提供された抜粋:
• • •

大英博物館所蔵のエジプトミイラのうち3体が、オックスフォード州にある科学研究施設「ダイヤモンド・ライト・ソース」に設置されたJoint Engineering,
Environmental and Processing(Jeep=ジープ)というビームラインを使用する初めての研究対象となる予定だ。
大英博物館のジャネット・アンバース氏は同紙の取材に対し、「この装置を使えばミイラの製作に用いられた技術や素材を解明する手掛かりになるでしょう。さらに19世紀に補修が行われた際にどのような方法がとられたのかもわかります」とコメントしている。
「この装置を使えるようになるのはとても楽しみです。当館の所蔵品をこれまでにない新しい方法で観察することができますから」と同氏。
ジープ・ビームラインによる研究の実績がある科学者、ジェン・ヒラー氏によると、考古学者はこの装置を使えば研究対象を傷つけることなく古代の遺物の謎を解くことが可能になる、という。
ダイヤモンド・ライト・ソースには他にも強力なX線装置があるが、それではもっと小さな物体しか扱えない。

• • •

上にある大英博物館のミイラ調査についての文章の続きを、最後の文の後から書いてください。

データ部分:
• • •

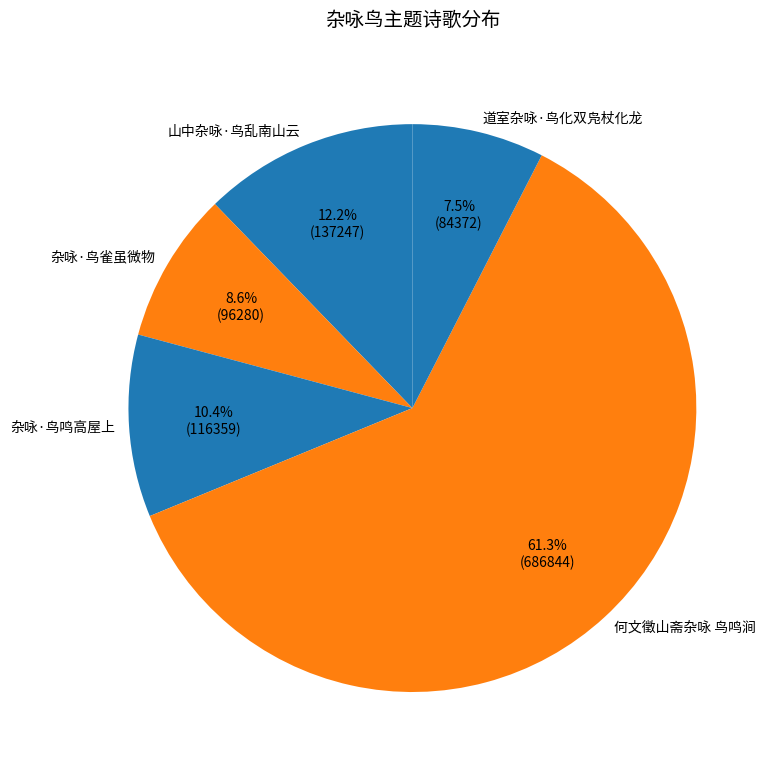

What portion of the pie excludes 山中杂咏·鸟乱南山云?

87.8%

• • •

出力:
「今までは大きい遺物をこれほど精確にスキャンして映像化することはできませんでした」と同氏。
大英博物館のプロジェクトに関して言えば、「ミイラの内側にあるものが映像になって見える可能性があります。エジプト人はミイラの中にいろいろなものを隠していることが多いのですが、石棺やミイラの覆いの内側にあるものはとても壊れやすいのです」とのことだ。
ダイヤモンド・ライト・ソースはオックスフォード州ディドコット近郊に位置し、2007年にオープンした総額26億ポンドの研究施設だが、ジープ・ビームラインは同施設が作り出した強力なシンクロトロン光源を備えている。